Fujitsu UK staff to strike this month


Fujitsu UK staff to strike this month

Paul Kunert

More than 720 staff at Fujitsu Services will stage a three day walk-out later this month in protest over planned job cuts and changes to pay and pensions, the first ever national strike at a UK IT company.

This follows the results of an industrial action ballot this week in which 74% of 983 Unite members working at the integrator voted in favour of striking, with workers planning to down tools on 12, 13 and 16 November.

Peter Skyte, Unite national officer for IT and communication, said it had written to

Fujitsu's UK chief executive on 2 November to resolve the issues on jobs, pay and pensions, "we have yet to receive any formal response from the company."

"Our members are saying enough is enough, and employee representatives on the company's consultative forum have tendered their resignations over the way they are being treated," he said.

Fujitsu plans to axe 1,200 jobs by the end of the year, close the final pension salary scheme to further accruals and earlier this year froze employee pay rises one week before they were due to take place.

"We recognise the effect any industrial action will have on key private and public sector customers and clients of Fujitsu, but the responsibility for this rests squarely with the company for failing to talk to us or address the issue," added Skyte.

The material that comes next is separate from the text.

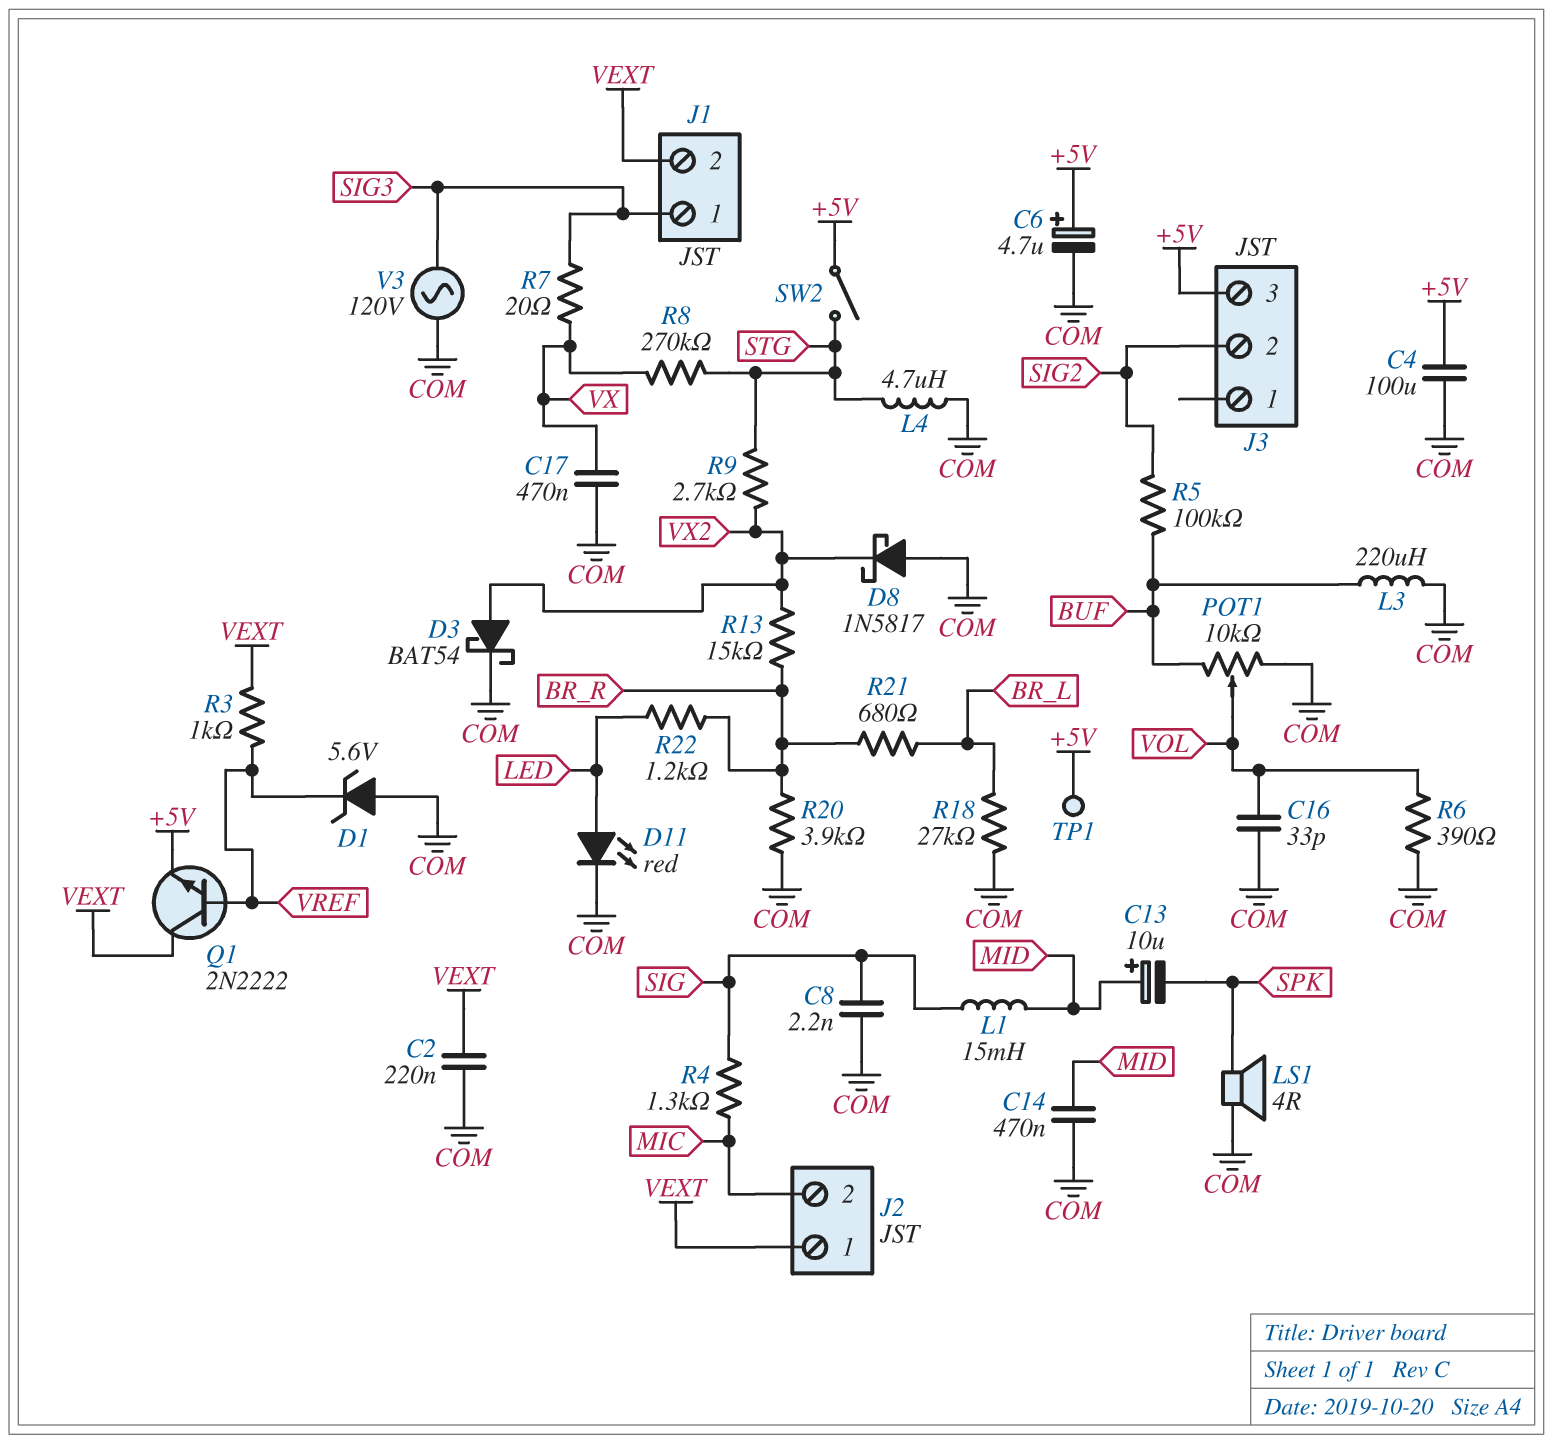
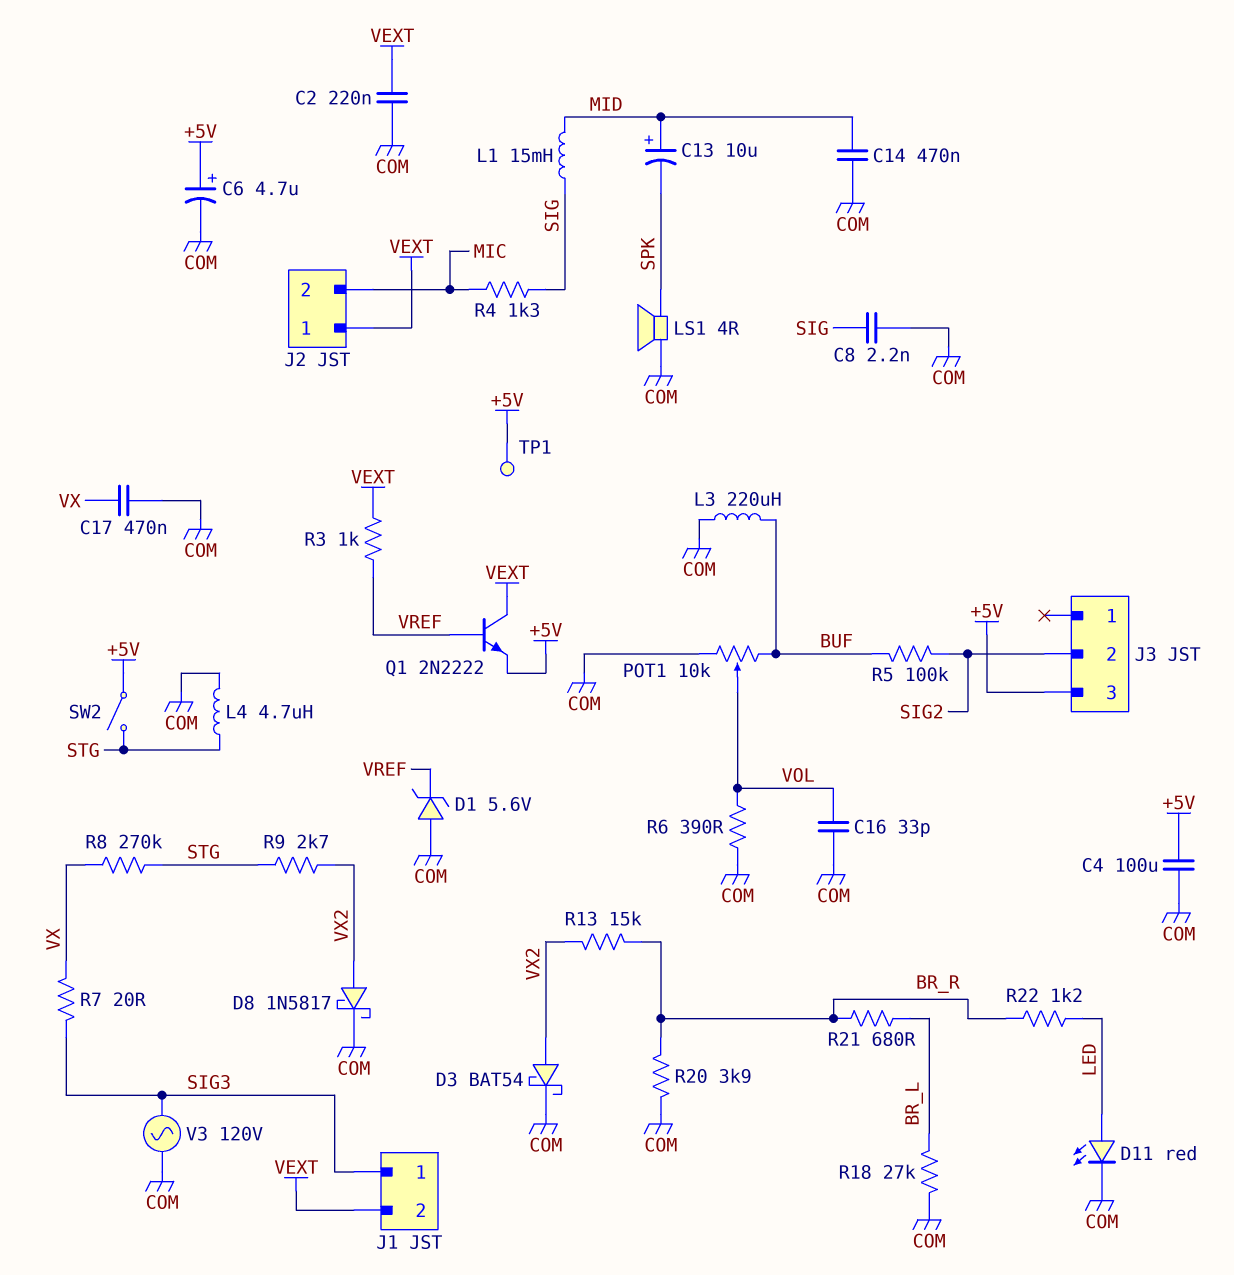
D8: schottky 1N5817 (A COM, K VX2) -> schottky 1N5817 (A VX2, K COM)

The results issued by Fujitsu last week showed declining profits and this was in part due to the delay in taking corrective action to cut costs, said Richard Holway, chairman at Tech Market Views.

"I do have sympathy with the staff," he told MicroScope, " the problem with Fujitsu is that they are probably nine to twelve months behind the curve, all the other main players went through blood letting [late last year or earlier this]."

The national strike has not been segmented by function but Holway said it was bound to have an impact on clients. "It will not become apparent immediately [but] some projects may be delayed."

A Fujitsu spokesman voiced disappointment at the decision but was unable to comment further.